Robson Sérgio, funcionário do estúdio de rádio

Foto: Tircianny Araújo

Com o trabalho minha vida melhorou com certeza, melhorou meu crescimento, tanto financeiro como pessoal. Consegui independência financeira. O trabalho traz, de alguma forma, uma identidade para o ser humano, define o que você é.

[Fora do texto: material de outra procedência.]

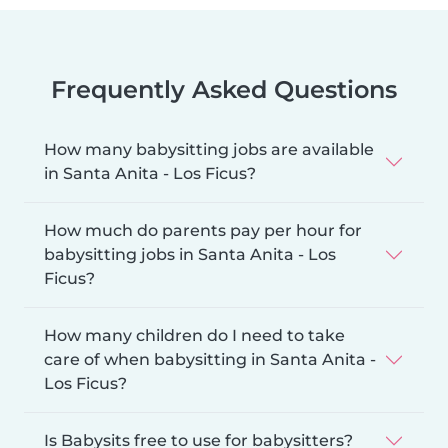
Frequently Asked Questions
How many babysitting jobs are available
in Santa Anita - Los Ficus?
How much do parents pay per hour for
babysitting jobs in Santa Anita - Los
Ficus?
How many children do I need to take
care of when babysitting in Santa Anita -
Los Ficus?
Is Babysits free to use for babysitters?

Karine Capistrano, professora da Unifor

Foto: Tircianny Araújo

Com o trabalho, a minha experiência foi ampliada, mas as cobranças também aumentaram. Cobranças essas não somente exteriores, como as das instituições, mas também as que eu faço a mim mesma. Busco constantemente pelo meu aperfeiçoamento e crescimento profissional. O Dia do Trabalho passa tão rápido para mim que eu não consigo nem sentir. Por exemplo, amanhã mesmo eu passarei o dia trabalhando. Mas, de fato, essa é uma data para refletir, não é à toa que nesse dia muitas pessoas aproveitam para fazer manifestações e reivindicações pelos seus direitos.

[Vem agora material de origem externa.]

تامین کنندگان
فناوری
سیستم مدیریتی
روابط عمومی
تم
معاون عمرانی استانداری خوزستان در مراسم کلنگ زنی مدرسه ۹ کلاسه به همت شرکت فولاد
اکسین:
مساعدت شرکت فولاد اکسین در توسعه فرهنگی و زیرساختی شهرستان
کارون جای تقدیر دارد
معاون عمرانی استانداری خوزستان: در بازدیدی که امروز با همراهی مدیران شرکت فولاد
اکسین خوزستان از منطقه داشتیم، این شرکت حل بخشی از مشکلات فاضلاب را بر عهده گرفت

Edvanda Nascimento, vendedora da Sorveteria Mandarina

Foto: Tircianny Araújo

Antes eu morava de aluguel e agora tenho casa própria, ou seja, o trabalho favoreceu e muito o meu aprendizado. Subi de cargo com a experiência que tenho, consegui um cargo melhor, antes trabalhava na cozinha, hoje sou caixa. Minha tendência é aprender mais e mais. Esse dia do trabalhador é importante para a gente fazer uma reflexão sobre o que podemos fazer de melhor na nossa vida. É um dia especial para todos os trabalhadores.

Amilton Gadelha, trabalhador autônomo

Foto: Tircianny Araújo

O trabalho melhorou minha vida em termos financeiros. Esse dia significa o melhor dia, comemoramos a responsabilidade, a luta pela vida e a dignidade. Um dia especial para quem trabalha.

Jerônimo do Carmo, funcionário terceirizado da limpeza

Foto: Tircianny Araújo

Quando começamos a trabalhar, nossa visão muda. Com certeza minha vida melhorou, porque o trabalho engrandece o homem. Passei a ser mais independente, tive mais atitude. Esse dia significa mais do que um dia de folga, dia de descanso. A limpeza é importante porque mantém o ambiente de trabalho higienizado, mais organizado, e por isso o meu trabalho é importante.

Felipe Martins, proprietário da xérox da Comunicação Social

O trabalho é essencial na vida de cada um de nós. Não dá para viver sem trabalho, temos que ter uma obrigação. O dia do trabalhador é um dia que os grandes empresários deveriam respeitar, pois ainda assim o trabalhador é explorado.

Gleiciana Sampaio, vendedora da Livraria Smile

O trabalho é a necessidade de buscar um desenvolvimento, um crescimento, amadurecimento, um pensar diferente. Eu acho que o trabalho em si é reconhecido todos os dias, cada um depende de cada um. Acho importante ser favorecida pelo reconhecimento do trabalho.